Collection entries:
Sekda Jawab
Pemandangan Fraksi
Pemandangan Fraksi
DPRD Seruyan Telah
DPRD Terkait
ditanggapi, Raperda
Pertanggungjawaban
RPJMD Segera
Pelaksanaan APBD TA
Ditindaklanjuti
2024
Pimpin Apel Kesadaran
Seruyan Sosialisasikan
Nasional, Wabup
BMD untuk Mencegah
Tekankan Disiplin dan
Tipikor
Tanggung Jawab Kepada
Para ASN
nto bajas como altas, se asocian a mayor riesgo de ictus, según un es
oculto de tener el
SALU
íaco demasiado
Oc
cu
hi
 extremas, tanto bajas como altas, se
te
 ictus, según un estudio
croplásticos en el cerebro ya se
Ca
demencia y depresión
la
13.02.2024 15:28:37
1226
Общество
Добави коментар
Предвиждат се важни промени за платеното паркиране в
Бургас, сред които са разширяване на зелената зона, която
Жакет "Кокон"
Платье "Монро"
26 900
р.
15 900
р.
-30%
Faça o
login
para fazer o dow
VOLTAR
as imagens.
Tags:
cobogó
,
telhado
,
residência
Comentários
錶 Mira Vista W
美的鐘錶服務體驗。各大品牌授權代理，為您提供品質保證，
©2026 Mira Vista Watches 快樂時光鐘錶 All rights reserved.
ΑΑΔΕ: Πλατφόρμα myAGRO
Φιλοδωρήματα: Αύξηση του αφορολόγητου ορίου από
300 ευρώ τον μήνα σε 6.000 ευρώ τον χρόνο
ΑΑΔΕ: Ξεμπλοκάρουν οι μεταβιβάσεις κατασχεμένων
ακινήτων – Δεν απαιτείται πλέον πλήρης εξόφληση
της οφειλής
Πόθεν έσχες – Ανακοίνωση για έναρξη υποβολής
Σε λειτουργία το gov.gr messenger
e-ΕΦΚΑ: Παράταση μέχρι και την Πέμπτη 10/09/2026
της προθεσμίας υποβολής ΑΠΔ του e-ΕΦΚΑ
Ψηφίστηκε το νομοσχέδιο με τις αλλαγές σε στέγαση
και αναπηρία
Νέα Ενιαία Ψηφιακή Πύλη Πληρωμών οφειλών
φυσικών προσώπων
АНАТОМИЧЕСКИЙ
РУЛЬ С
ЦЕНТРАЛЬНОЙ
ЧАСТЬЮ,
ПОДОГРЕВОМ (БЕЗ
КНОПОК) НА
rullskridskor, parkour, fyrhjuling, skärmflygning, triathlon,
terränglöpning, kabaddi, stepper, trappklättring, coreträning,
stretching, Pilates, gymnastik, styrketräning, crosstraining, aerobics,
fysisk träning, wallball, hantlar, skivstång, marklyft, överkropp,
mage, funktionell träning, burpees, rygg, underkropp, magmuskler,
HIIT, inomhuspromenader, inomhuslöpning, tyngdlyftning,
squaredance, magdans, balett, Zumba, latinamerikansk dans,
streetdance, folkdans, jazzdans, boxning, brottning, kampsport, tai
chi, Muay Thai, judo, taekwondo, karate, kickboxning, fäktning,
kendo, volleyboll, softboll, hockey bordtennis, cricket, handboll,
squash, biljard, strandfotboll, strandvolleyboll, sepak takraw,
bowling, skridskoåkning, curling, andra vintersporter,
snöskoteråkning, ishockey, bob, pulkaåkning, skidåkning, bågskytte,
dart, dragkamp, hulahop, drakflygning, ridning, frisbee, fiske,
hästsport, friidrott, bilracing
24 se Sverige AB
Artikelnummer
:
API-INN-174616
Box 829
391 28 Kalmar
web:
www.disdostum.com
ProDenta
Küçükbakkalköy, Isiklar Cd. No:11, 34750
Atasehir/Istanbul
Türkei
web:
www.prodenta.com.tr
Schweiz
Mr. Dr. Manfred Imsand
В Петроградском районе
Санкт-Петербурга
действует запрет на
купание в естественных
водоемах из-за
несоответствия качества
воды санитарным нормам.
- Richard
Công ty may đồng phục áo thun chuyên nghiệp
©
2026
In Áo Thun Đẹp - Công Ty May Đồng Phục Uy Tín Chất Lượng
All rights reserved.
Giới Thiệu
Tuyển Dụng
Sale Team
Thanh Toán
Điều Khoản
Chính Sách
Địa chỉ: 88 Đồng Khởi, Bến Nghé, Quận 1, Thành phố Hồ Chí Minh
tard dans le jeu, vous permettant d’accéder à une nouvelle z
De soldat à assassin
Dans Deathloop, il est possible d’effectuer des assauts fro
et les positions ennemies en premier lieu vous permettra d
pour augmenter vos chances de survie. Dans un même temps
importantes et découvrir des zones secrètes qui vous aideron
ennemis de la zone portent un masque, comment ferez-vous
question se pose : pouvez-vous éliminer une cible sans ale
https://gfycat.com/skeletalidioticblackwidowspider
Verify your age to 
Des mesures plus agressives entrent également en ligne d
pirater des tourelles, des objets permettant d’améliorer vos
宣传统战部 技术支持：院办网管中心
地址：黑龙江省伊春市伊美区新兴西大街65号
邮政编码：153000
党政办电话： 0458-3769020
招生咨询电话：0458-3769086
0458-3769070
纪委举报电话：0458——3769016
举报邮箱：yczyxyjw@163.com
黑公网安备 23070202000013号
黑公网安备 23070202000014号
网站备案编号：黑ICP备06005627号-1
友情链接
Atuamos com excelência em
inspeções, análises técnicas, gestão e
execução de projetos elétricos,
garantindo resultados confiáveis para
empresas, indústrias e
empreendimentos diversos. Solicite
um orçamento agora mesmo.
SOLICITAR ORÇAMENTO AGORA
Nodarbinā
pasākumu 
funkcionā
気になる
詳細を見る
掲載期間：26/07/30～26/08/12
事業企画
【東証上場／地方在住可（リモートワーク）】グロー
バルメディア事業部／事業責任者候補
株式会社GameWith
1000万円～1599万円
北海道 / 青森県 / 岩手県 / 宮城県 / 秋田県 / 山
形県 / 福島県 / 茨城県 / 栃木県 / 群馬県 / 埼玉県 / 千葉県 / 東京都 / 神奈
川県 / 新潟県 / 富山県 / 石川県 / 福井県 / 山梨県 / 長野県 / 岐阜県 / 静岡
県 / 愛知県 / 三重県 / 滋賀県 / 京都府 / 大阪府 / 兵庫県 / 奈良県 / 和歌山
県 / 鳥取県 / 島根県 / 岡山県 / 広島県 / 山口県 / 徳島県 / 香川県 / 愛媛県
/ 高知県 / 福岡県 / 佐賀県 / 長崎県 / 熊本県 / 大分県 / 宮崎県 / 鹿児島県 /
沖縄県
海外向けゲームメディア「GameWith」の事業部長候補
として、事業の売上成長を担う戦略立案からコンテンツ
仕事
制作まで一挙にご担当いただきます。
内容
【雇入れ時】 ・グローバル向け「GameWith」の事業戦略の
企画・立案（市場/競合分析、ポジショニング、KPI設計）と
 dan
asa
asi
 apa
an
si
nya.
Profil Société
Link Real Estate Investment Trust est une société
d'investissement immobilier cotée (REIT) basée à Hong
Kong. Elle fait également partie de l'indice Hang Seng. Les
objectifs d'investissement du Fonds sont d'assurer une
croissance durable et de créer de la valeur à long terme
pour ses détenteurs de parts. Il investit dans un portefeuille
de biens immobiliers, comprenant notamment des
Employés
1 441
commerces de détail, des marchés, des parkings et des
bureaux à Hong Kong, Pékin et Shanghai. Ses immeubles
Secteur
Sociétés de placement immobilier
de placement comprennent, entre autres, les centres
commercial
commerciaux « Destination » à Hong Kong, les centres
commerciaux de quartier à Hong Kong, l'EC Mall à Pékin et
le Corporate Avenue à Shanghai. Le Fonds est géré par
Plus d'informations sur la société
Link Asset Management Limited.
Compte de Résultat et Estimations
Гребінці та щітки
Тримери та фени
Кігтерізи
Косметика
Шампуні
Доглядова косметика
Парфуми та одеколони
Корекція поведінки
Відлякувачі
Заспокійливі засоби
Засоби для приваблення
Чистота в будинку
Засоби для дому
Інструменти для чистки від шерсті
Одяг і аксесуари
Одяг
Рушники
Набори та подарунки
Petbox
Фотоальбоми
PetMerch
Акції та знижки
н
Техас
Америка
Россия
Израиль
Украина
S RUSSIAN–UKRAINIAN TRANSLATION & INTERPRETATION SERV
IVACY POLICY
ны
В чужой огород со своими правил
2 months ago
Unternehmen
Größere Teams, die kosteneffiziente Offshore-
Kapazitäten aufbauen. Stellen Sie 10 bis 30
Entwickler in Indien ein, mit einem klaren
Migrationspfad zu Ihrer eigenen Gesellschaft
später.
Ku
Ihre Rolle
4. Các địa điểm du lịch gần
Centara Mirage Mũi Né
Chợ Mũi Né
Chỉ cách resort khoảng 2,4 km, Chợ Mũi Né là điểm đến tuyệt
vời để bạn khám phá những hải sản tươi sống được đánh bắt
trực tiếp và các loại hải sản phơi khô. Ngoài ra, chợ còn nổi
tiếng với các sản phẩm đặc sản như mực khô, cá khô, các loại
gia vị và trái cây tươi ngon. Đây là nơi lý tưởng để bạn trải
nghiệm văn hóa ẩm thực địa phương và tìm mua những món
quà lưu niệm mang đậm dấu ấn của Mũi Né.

#### [Activity]
Check each line of the records for "ΕΦΚΑ" and copy the ones that contain it.

#### [Solved problem]
e-ΕΦΚΑ: Παράταση μέχρι και την Πέμπτη 10/09/2026
της προθεσμίας υποβολής ΑΠΔ του e-ΕΦΚΑ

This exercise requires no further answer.